§ **Kutipan Teks**
# # # # # # #
Pesantren merupakan lembaga pendidikan Islam tertua di Indonesia.[1] Ada beberapa tipologi jenis pesantren yang ada di Indonesia. Yakni di antaranya pesantren salaf dan juga pesantren moderen. Pesantren salaf ini biasa mendapat sebutan dengan nama pesantren tradisional, pesantren yang masih menunjukkan dan menjaga tradisi keilmuan ulama’ dahulu. Sementara itu pesantren moderen adalah pesantren yang sepanjang pengamatan saya unggul dalam bidang bahasa asing dan tentu tetap mengajarkan ajaran-ajaran Islam sesuai dengan tuntunan Al-Quran dan Hadits.
# # # # # # #
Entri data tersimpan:
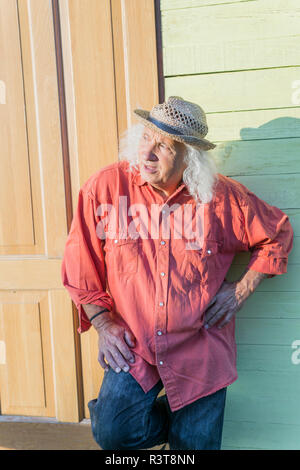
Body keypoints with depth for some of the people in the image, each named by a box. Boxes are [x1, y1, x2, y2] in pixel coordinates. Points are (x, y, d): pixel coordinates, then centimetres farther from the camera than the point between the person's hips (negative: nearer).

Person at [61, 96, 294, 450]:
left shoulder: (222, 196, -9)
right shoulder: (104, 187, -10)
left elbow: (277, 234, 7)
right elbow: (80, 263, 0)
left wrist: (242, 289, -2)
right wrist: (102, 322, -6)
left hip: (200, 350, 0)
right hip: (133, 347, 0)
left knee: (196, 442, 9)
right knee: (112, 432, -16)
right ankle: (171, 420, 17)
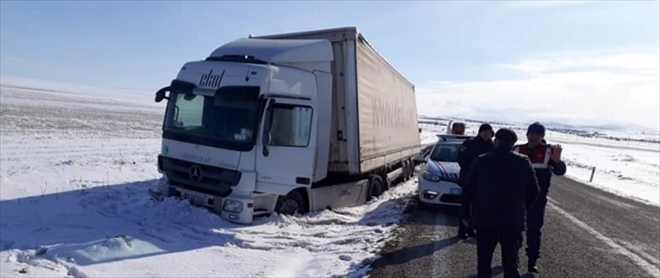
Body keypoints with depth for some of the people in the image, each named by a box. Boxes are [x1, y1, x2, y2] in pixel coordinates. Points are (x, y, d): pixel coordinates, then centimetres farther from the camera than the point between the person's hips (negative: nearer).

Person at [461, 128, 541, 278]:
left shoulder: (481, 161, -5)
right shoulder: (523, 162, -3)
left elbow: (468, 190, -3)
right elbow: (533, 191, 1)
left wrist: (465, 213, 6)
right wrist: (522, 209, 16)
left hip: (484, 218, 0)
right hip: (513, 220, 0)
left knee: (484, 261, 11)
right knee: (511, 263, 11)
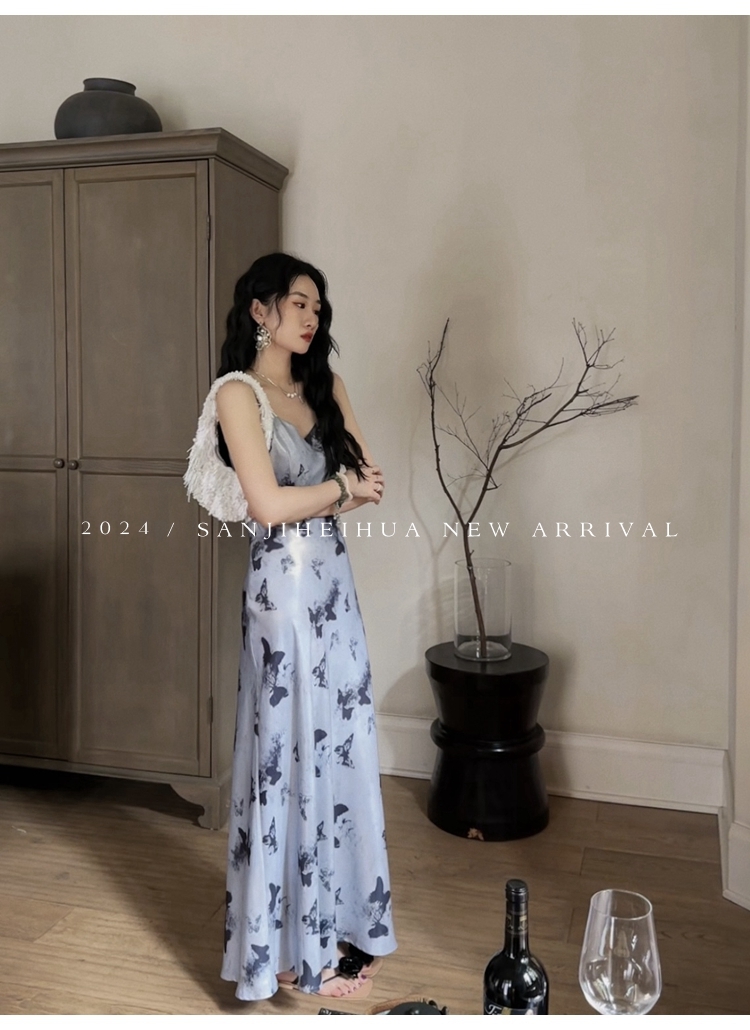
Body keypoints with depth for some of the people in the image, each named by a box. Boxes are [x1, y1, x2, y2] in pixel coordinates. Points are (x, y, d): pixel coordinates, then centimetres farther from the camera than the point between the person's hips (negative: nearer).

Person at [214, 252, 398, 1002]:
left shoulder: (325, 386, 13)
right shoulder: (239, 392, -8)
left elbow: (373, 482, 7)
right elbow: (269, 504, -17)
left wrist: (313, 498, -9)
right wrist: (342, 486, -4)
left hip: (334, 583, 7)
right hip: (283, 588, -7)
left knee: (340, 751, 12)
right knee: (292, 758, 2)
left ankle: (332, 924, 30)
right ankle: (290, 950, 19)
# # # # # # #
§ **Tugas Dikerjakan**
Salin tanpa perubahan bagian teks tentang pesantren yang dimulai dengan kata-kata "Pesantren merupakan lembaga" dan berakhir pada "Al-Quran dan Hadits.".

§ **Hasil**
Pesantren merupakan lembaga pendidikan Islam tertua di Indonesia.[1] Ada beberapa tipologi jenis pesantren yang ada di Indonesia. Yakni di antaranya pesantren salaf dan juga pesantren moderen. Pesantren salaf ini biasa mendapat sebutan dengan nama pesantren tradisional, pesantren yang masih menunjukkan dan menjaga tradisi keilmuan ulama’ dahulu. Sementara itu pesantren moderen adalah pesantren yang sepanjang pengamatan saya unggul dalam bidang bahasa asing dan tentu tetap mengajarkan ajaran-ajaran Islam sesuai dengan tuntunan Al-Quran dan Hadits.